The relationship Watson has with the patrons, who have perfected the art of the proper sendoff.
The relationship he has with his fellow Masters winners; he cherishes the Champions dinner and will always return to Augusta for that. It's no wonder Ben Crenshaw waited with his wife to see Watson's final hole. So did Raymond Floyd.
The relationship he has with his family; they greeted him as he walked off the 18th green, a series of long hugs prolonging the walk to the scorer’s room. "It's been a nervous week," said one family member. "But a happy one too. We're all very proud of him."
The relationship he has with his fellow competitors, the older ones and the young ones. Patrick Reed paid his respects on the range; Rickie Fowler did the same on the practice green. Lee Westwood, one of the European's Captains Picks who helped defeat Watson's Team USA at the 2014 Ryder Cup, was glad to be along for the ride as a playing partner.
While walking down the 15th fairway, Westwood turned to Watson and asked if he remembered the first time the two had played together. It was 20 years ago in Japan at the Dunlop Cup. Watson shook his head no.
"I can't believe it," Westwood told the media later, his quick wit setting up a sarcastic quip. "I can't believe a big moment like playing with me for the first time had slipped his mind."
In truth, Westwood figured Friday would be special as soon as he saw the draw. "I enjoyed the moment, probably not as much as he did, but I certainly enjoyed it," he said.
And then there's Watson's relationship with six-time Masters champ Jack Nicklaus, their fierce competition only exceeded by their friendship. Earlier in the week, Watson joined Nicklaus and Gary Player for the Par 3 Contest, with Nicklaus indicating the trio will continue to show up every Wednesday at the Masters.
It was in 2005 that Nicklaus said his goodbye at St. Andrews. Watson was his playing partner. Nicklaus held his emotions in check that day. Watson didn’t.
“I was crying like a baby,” Watson said. “Here is the greatest player who’s ever played the game.

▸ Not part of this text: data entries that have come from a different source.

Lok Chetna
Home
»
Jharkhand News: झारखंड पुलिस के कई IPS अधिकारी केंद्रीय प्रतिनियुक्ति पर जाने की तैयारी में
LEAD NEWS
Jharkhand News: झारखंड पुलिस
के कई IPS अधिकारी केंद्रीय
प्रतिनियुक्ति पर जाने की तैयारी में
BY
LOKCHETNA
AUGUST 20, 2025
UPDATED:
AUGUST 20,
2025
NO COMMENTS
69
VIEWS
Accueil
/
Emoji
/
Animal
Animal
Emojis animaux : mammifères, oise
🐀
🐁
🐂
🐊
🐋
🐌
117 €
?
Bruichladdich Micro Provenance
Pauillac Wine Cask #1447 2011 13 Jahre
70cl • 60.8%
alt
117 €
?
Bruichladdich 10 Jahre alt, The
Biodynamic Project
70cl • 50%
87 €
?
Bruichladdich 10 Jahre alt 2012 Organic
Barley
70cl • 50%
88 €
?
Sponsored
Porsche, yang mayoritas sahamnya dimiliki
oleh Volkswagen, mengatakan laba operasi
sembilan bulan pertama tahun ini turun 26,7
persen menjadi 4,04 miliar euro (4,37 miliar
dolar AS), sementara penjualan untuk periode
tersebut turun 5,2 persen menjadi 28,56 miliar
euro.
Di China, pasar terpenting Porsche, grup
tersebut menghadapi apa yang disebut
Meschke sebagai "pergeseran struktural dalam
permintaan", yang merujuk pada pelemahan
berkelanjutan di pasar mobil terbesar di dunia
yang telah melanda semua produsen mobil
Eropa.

He’s taking his last walk, and I’m lucky enough to be in the same group, being able to walk inside the ropes with him.
“That was really special. I still tear up thinking about that.”
Watson didn’t tear up at his own goodbye at St. Andrews, and he didn’t expect to do so Friday. But this was not just a farewell to the Masters; it was a farewell to his PGA TOUR career. He won’t be playing against the kids anymore.
And so he shed that tear with Oxman, then walked to the edge of the 18th green, stopped and applauded the patrons.
Finally, he pointed to them and touched his heart, just as he has touched theirs for the past four decades.